* _Work item_:
Update the road-safety excerpt's passage that opens with the words containing "Mbalula revealed that" and closes with "for drunken driving.", swapping "fines" for "tickets".

Road factors contributed 11% to fatal crashes, while vehicle factors recorded 10%.

Roadblocks

Mbalula revealed that traffic officers conducted 651 roadblocks throughout the country, issuing 260,000 fines for various traffic offences.

“Of particular interest is that 21,431 of these fines were for drivers who failed to wear seatbelts, while 22,766 were for people who were driving without licences,” he said.

The minister also said a total of 4,251 unroadworthy vehicles were discontinued, while 4,073 vehicles were impounded.

ALSO READ: Festive season road stats: More than 1,600 fatalities due to slippery roads

He indicated that 6,169 drivers were arrested for various violations – including 1,586 motorists who were nabbed for drunken driving.

“A total of 605 drivers were arrested for driving at excessive speeds of between 190kph to well above 220kph. The highest speedster was arrested in Limpopo travelling at 225kph,” the minister said.

He added that the driver with the highest alcohol level of 2.43mg was arrested in Johannesburg on 22 December 2021.

Aarto

Mbalula also defended the Administrative Adjudication of Road Traffic Offences (Aarto) Act, saying it was needed to tackle “unlawful behaviour” on the roads with its demerit system.

“A fragmented system that fails to recognise the importance of a system grounded on national norms and standards in order to maximise its effectiveness will only result in chaos and serve as a perverse incentive for unlawful behaviour,” he said.

* _Entries supplied_:
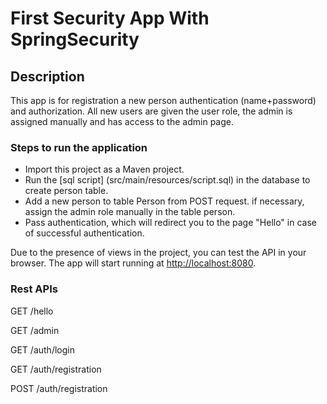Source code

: # First Security App With SpringSecurity
## Description
This app is for registration a new person authentication (name+password) and authorization. 
All new users are given the user role, the admin is assigned manually and has access to the admin page. 

### Steps to run the application
- Import this project as a Maven project.
- Run the [sql script] (src/main/resources/script.sql) in the database to create person table.
- Add a new person to table Person from POST request. if necessary, assign the admin role manually in the table person.
- Pass authentication, which will redirect you to the page "Hello" in case of successful authentication.

Due to the presence of views in the project, you can test the API in your browser.
The app will start running at <http://localhost:8080>.
### Rest APIs
 GET /hello

 GET /admin
 
 GET /auth/login

 GET /auth/registration

 POST /auth/registration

* _Answer space_:
Mbalula revealed that traffic officers conducted 651 roadblocks throughout the country, issuing 260,000 tickets for various traffic offences.

“Of particular interest is that 21,431 of these tickets were for drivers who failed to wear seatbelts, while 22,766 were for people who were driving without licences,” he said.

The minister also said a total of 4,251 unroadworthy vehicles were discontinued, while 4,073 vehicles were impounded.

ALSO READ: Festive season road stats: More than 1,600 fatalities due to slippery roads

He indicated that 6,169 drivers were arrested for various violations – including 1,586 motorists who were nabbed for drunken driving.